* **Available records**
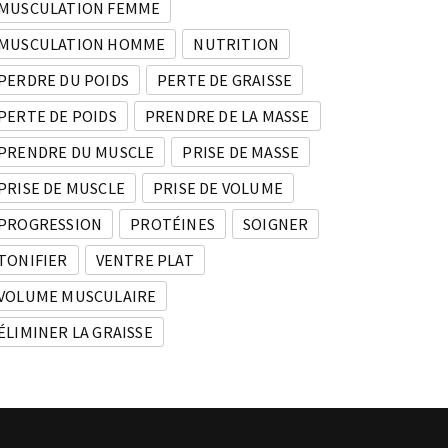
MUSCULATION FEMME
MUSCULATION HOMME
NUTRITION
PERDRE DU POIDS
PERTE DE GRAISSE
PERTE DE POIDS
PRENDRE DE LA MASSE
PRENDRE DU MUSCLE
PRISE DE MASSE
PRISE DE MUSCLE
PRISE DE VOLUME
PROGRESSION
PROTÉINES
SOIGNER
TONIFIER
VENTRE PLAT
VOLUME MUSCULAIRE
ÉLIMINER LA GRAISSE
==
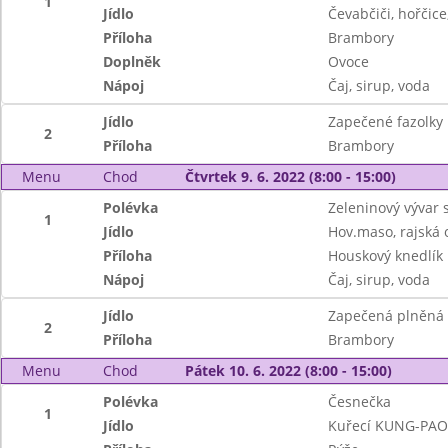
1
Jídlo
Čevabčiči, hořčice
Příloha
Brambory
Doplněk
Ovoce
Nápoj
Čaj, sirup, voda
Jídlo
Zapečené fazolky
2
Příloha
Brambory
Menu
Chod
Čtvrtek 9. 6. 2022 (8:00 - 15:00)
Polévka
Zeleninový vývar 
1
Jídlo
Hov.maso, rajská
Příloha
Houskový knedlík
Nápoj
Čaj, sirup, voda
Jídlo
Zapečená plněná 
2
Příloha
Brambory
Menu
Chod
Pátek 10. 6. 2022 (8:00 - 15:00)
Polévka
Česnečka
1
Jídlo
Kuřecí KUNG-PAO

* **Task goal**
Only the lines above from the one with "MUSCULATION FEMME" up to and including the one with "ÉLIMINER LA GRAISSE" should be repeated, exactly as written.

* **Solution to this task**
MUSCULATION FEMME
MUSCULATION HOMME
NUTRITION
PERDRE DU POIDS
PERTE DE GRAISSE
PERTE DE POIDS
PRENDRE DE LA MASSE
PRENDRE DU MUSCLE
PRISE DE MASSE
PRISE DE MUSCLE
PRISE DE VOLUME
PROGRESSION
PROTÉINES
SOIGNER
TONIFIER
VENTRE PLAT
VOLUME MUSCULAIRE
ÉLIMINER LA GRAISSE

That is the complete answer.